Please report, as a single number with no other text, how many lines of the listing contain "Fort".
┄┄┄┄┄┄┄┄┄┄
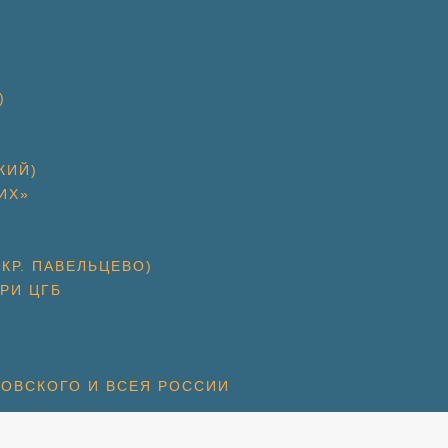
)
КИЙ)
ИХ»
КР. ПАВЕЛЬЦЕВО)
РИ ЦГБ
КОВСКОГО И ВСЕЯ РОССИИ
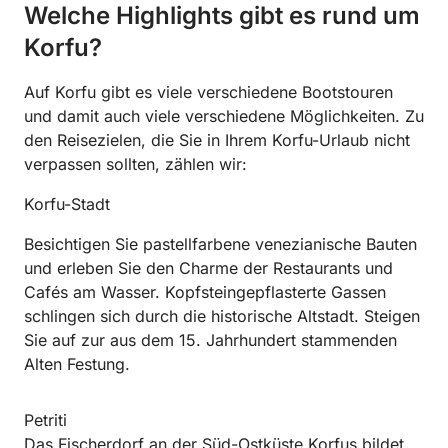
Welche Highlights gibt es rund um
Korfu?
Auf Korfu gibt es viele verschiedene Bootstouren
und damit auch viele verschiedene Möglichkeiten. Zu
den Reisezielen, die Sie in Ihrem Korfu-Urlaub nicht
verpassen sollten, zählen wir:
Korfu-Stadt
Besichtigen Sie pastellfarbene venezianische Bauten
und erleben Sie den Charme der Restaurants und
Cafés am Wasser. Kopfsteingepflasterte Gassen
schlingen sich durch die historische Altstadt. Steigen
Sie auf zur aus dem 15. Jahrhundert stammenden
Alten Festung.
Petriti
Das Fischerdorf an der Süd-Ostküste Korfus bildet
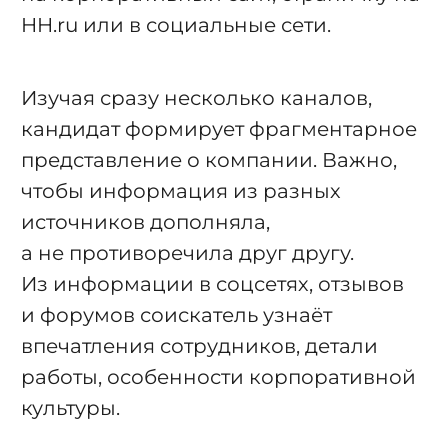
HH.ru
или в социальные сети.
Изучая сразу несколько каналов,
кандидат формирует фрагментарное
представление о компании. Важно,
чтобы информация из разных
источников дополняла,
а не противоречила друг другу.
Из информации в соцсетях, отзывов
и форумов соискатель узнаёт
впечатления сотрудников, детали
работы, особенности корпоративной
культуры.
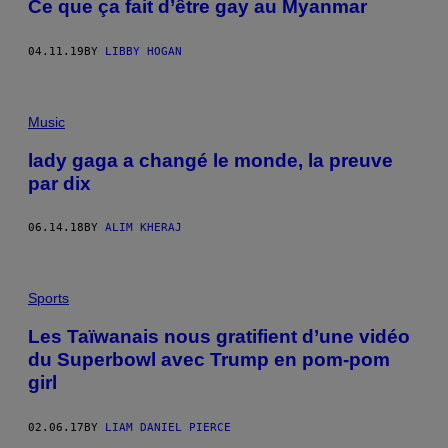
Ce que ça fait d’être gay au Myanmar
04.11.19
BY
LIBBY HOGAN
Music
lady gaga a changé le monde, la preuve
par dix
06.14.18
BY
ALIM KHERAJ
Sports
Les Taïwanais nous gratifient d’une vidéo
du Superbowl avec Trump en pom-pom
girl
02.06.17
BY
LIAM DANIEL PIERCE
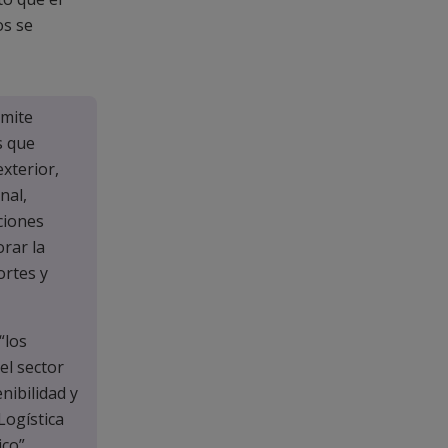
os se
rmite
s que
xterior,
nal,
ciones
rar la
ortes y
“los
el sector
nibilidad y
Logística
co”.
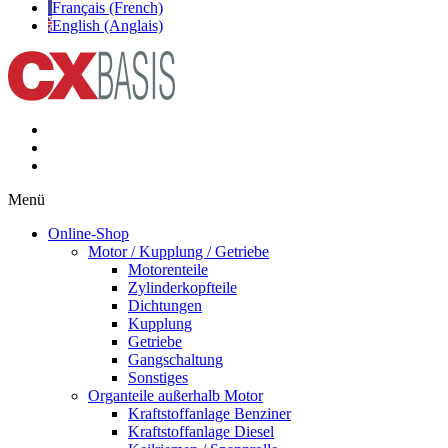
Français (French)
English (Anglais)
Menü
Online-Shop
Motor / Kupplung / Getriebe
Motorenteile
Zylinderkopfteile
Dichtungen
Kupplung
Getriebe
Gangschaltung
Sonstiges
Organteile außerhalb Motor
Kraftstoffanlage Benziner
Kraftstoffanlage Diesel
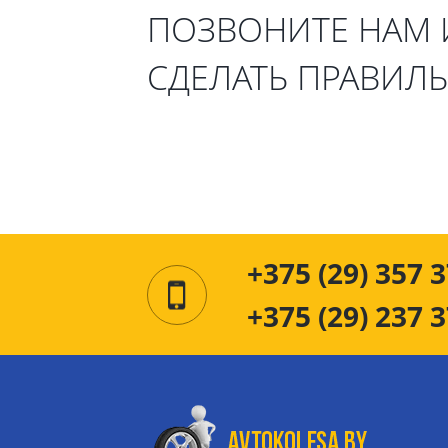
ПОЗВОНИТЕ НАМ
СДЕЛАТЬ ПРАВИЛ
+375 (29) 357 3
+375 (29) 237 3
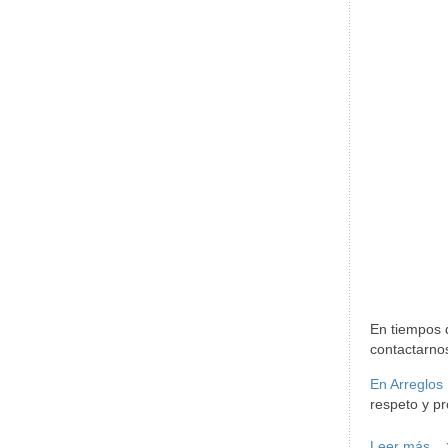
En tiempos 
contactarnos
En Arreglos
respeto y pr
Leer más...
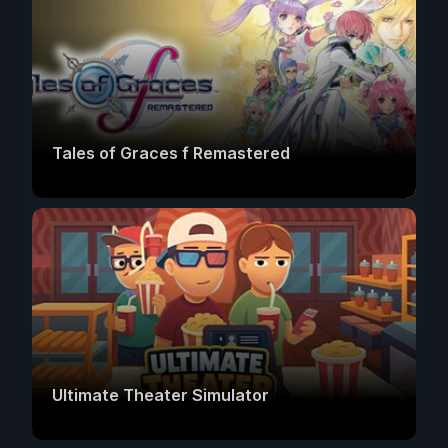
Tales of Graces f Remastered
Ultimate Theater Simulator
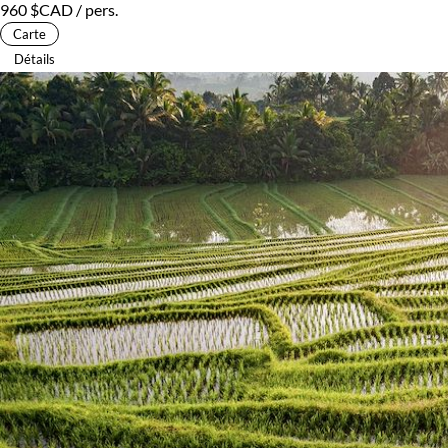
960 $CAD
/ pers.
Carte
Détails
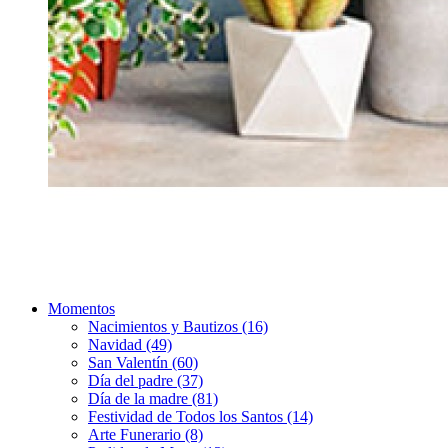
Momentos
Nacimientos y Bautizos (16)
Navidad (49)
San Valentín (60)
Día del padre (37)
Día de la madre (81)
Festividad de Todos los Santos (14)
Arte Funerario (8)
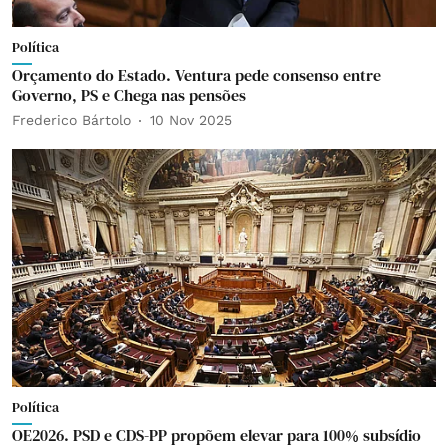
Política
Orçamento do Estado. Ventura pede consenso entre
Governo, PS e Chega nas pensões
Frederico Bártolo
10 Nov 2025
Política
OE2026. PSD e CDS-PP propõem elevar para 100% subsídio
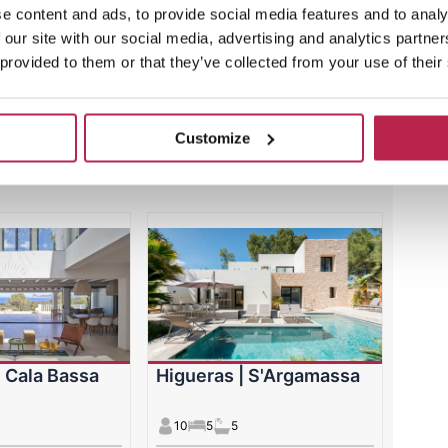
e content and ads, to provide social media features and to analy
Bekijk deze tijdelijke aanbieding
 our site with our social media, advertising and analytics partn
 provided to them or that they’ve collected from your use of their
Customize
 Ibiza Villa’s
 | Cala Bassa
Higueras | S'Argamassa
10
5
5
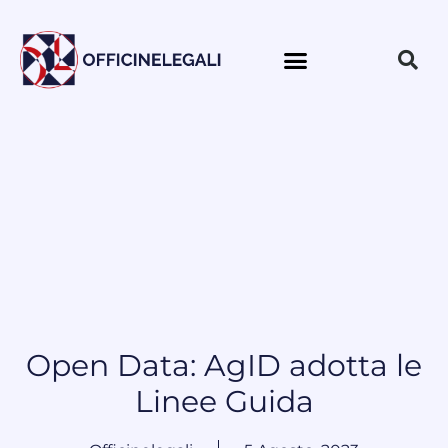
Open Data: AgID adotta le
Linee Guida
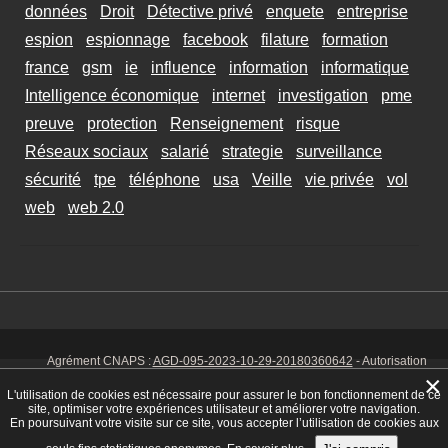
données
Droit
Détective privé
enquete
entreprise
espion
espionnage
facebook
filature
formation
france
gsm
ie
influence
information
informatique
Intelligence économique
internet
investigation
pme
preuve
protection
Renseignement
risque
Réseaux sociaux
salarié
strategie
surveillance
sécurité
tpe
téléphone
usa
Veille
vie privée
vol
web
web 2.0
Agrément CNAPS :
AGD-095-2023-10-29-20180360642
- Autorisation
d’exercer CNAPS :
AUT-095-2113-01-07-20140365170
- SIRET 449 086
×
925 00038 - Code NAF 8030 Z -
Mentions Légales
-
Cookies
Tél. : 06 14
L'utilisation de cookies est nécessaire pour assurer le bon fonctionnement de ce
01 75 32
site, optimiser votre expériences utilisateur et améliorer votre navigation.
En poursuivant votre visite sur ce site, vous accepter l’utilisation de cookies aux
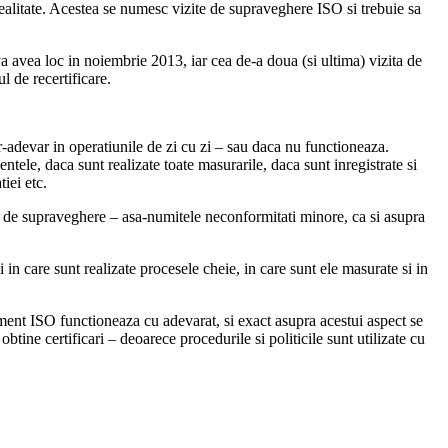
ealitate. Acestea se numesc vizite de supraveghere ISO si trebuie sa
a avea loc in noiembrie 2013, iar cea de-a doua (si ultima) vizita de
 de recertificare.
adevar in operatiunile de zi cu zi – sau daca nu functioneaza.
ntele, daca sunt realizate toate masurarile, daca sunt inregistrate si
iei etc.
are de supraveghere – asa-numitele neconformitati minore, ca si asupra
in care sunt realizate procesele cheie, in care sunt ele masurate si in
ement ISO functioneaza cu adevarat, si exact asupra acestui aspect se
ine certificari – deoarece procedurile si politicile sunt utilizate cu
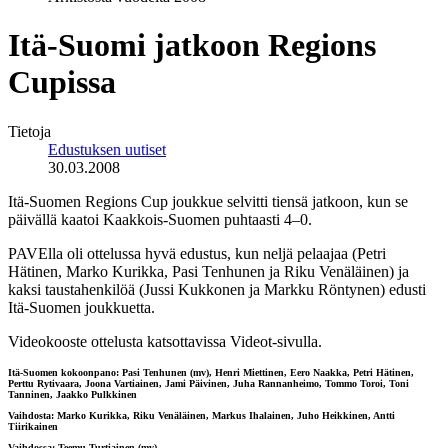
Itä-Suomi jatkoon Regions
Cupissa
Tietoja
Edustuksen uutiset
30.03.2008
Itä-Suomen Regions Cup joukkue selvitti tiensä jatkoon, kun se
päivällä kaatoi Kaakkois-Suomen puhtaasti 4–0.
PAVElla oli ottelussa hyvä edustus, kun neljä pelaajaa (Petri
Hätinen, Marko Kurikka, Pasi Tenhunen ja Riku Venäläinen) ja
kaksi taustahenkilöä (Jussi Kukkonen ja Markku Röntynen) edusti
Itä-Suomen joukkuetta.
Videokooste ottelusta katsottavissa Videot-sivulla.
Itä-Suomen kokoonpano: Pasi Tenhunen (mv), Henri Miettinen, Eero Naakka, Petri Hätinen,
Perttu Rytivaara, Joona Vartiainen, Jami Päivinen, Juha Rannanheimo, Tommo Toroi, Toni
Tanninen, Jaakko Pulkkinen
Vaihdosta: Marko Kurikka, Riku Venäläinen, Markus Ihalainen, Juho Heikkinen, Antti
Tiirikainen
Vaihdossa: Teemu Turtiainen (mv)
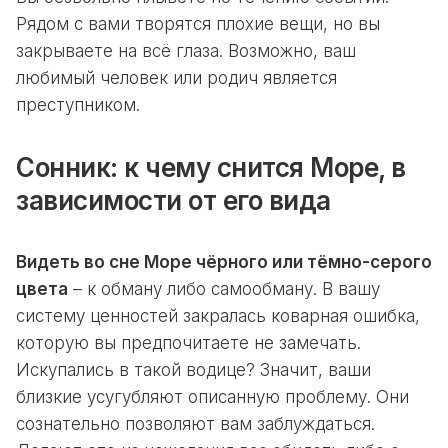
Рядом с вами творятся плохие вещи, но вы
закрываете на всё глаза. Возможно, ваш
любимый человек или родич является
преступником.
Сонник: к чему снится Море, в
зависимости от его вида
Видеть во сне Море чёрного или тёмно-серого
цвета
– к обману либо самообману. В вашу
систему ценностей закралась коварная ошибка,
которую вы предпочитаете не замечать.
Искупались в такой водице? Значит, ваши
близкие усугубляют описанную проблему. Они
сознательно позволяют вам заблуждаться.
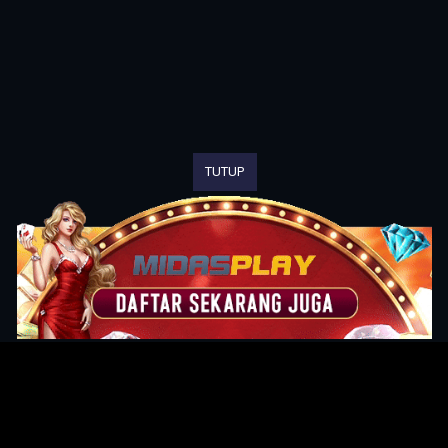
TUTUP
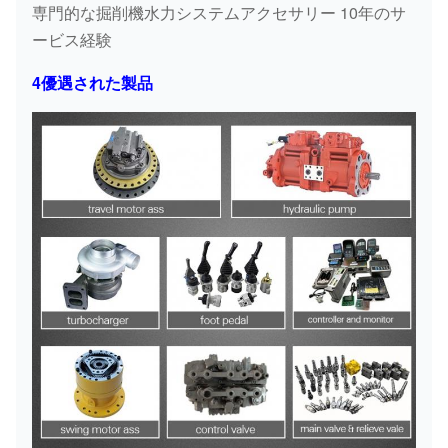
専門的な掘削機水力システムアクセサリー 10年のサ
ービス経験
4優遇された製品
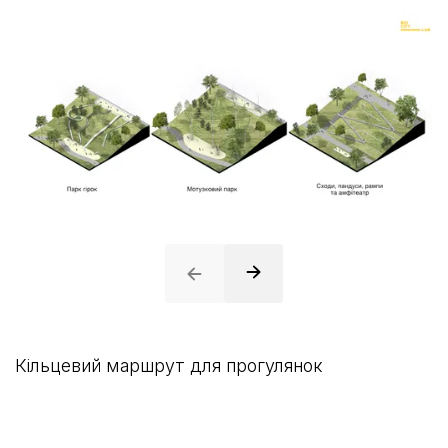
Кільцевий маршрут для прогулянок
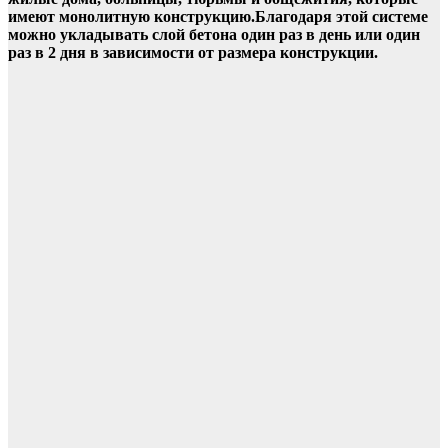
имеют монолитную конструкцию.Благодаря этой системе
можно укладывать слой бетона один раз в день или один
раз в 2 дня в зависимости от размера конструкции.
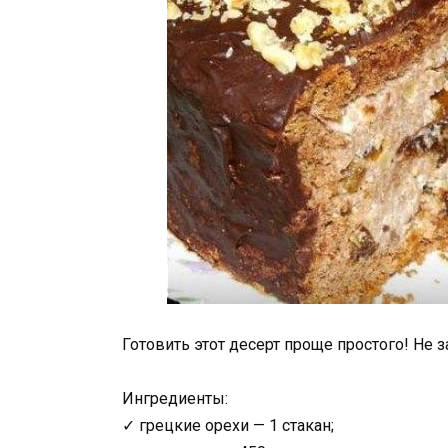
Готовить этот десерт проще простого! Не 
Ингредиенты:
✓ грецкие орехи — 1 стакан;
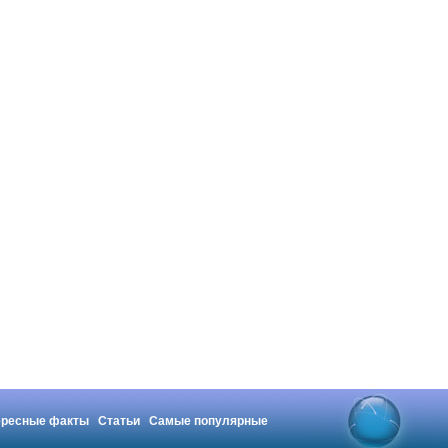
ересные факты
Статьи
Самые популярные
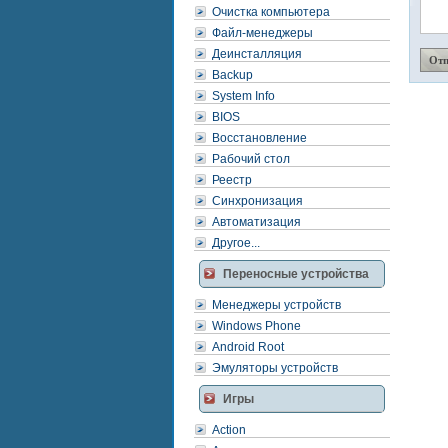
Очистка компьютера
Файл-менеджеры
Деинсталляция
Backup
System Info
BIOS
Восстановление
Рабочий стол
Реестр
Синхронизация
Автоматизация
Другое...
Переносные устройства
Менеджеры устройств
Windows Phone
Android Root
Эмуляторы устройств
Игры
Action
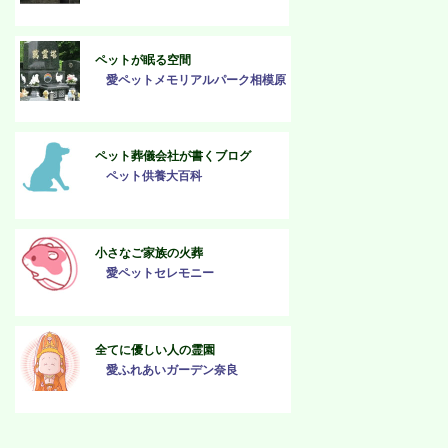
ペットが眠る空間
愛ペットメモリアルパーク相模原
ペット葬儀会社が書くブログ
ペット供養大百科
小さなご家族の火葬
愛ペットセレモニー
全てに優しい人の霊園
愛ふれあいガーデン奈良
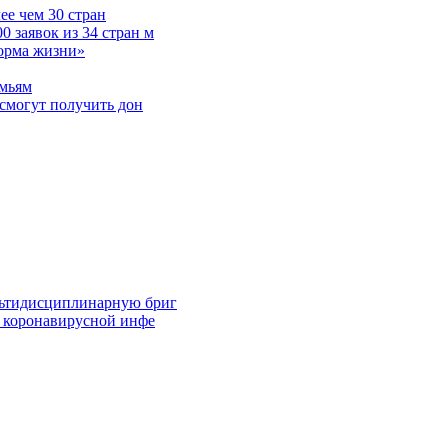
е чем 30 стран
 заявок из 34 стран м
норма жизни»
емьям
смогут получить дон
льтидисциплинарную бриг
й коронавирусной инфе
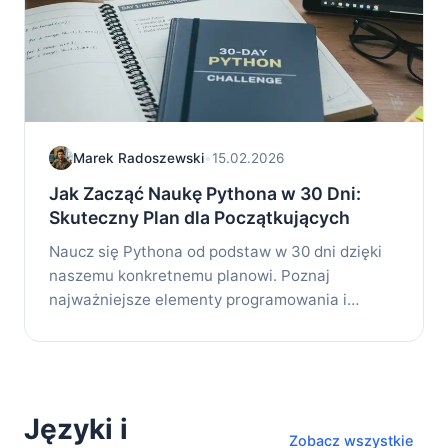
Marek Radoszewski
•
15.02.2026
Jak Zacząć Naukę Pythona w 30 Dni:
Skuteczny Plan dla Początkujących
Naucz się Pythona od podstaw w 30 dni dzięki
naszemu konkretnemu planowi. Poznaj
najważniejsze elementy programowania i
zacznij tworzyć...
Języki i
Zobacz wszystkie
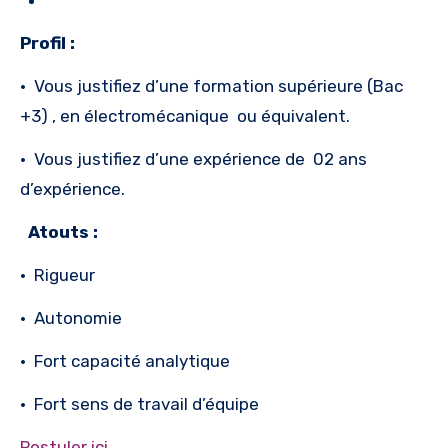
Profil :
·
Vous justifiez d’une formation supérieure (Bac
+3) , en électromécanique ou équivalent.
·
Vous justifiez d’une expérience de 02 ans
d’expérience.
Atouts :
·
Rigueur
·
Autonomie
·
Fort capacité analytique
·
Fort sens de travail d’équipe
Postuler ici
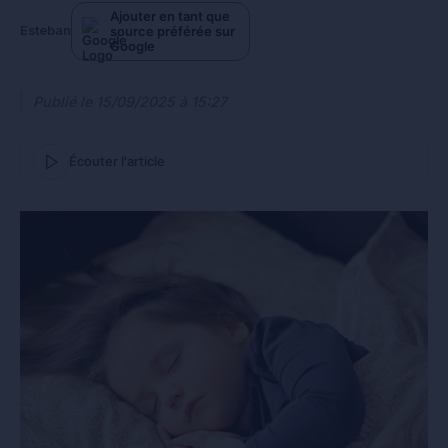
Ajouter en tant que
source préférée sur
Esteban
Google
Publié le
15/09/2025 à 15:27
Écouter l'article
┄┄┄┄┄┄┄┄┄┄
> TASK RESULT: 2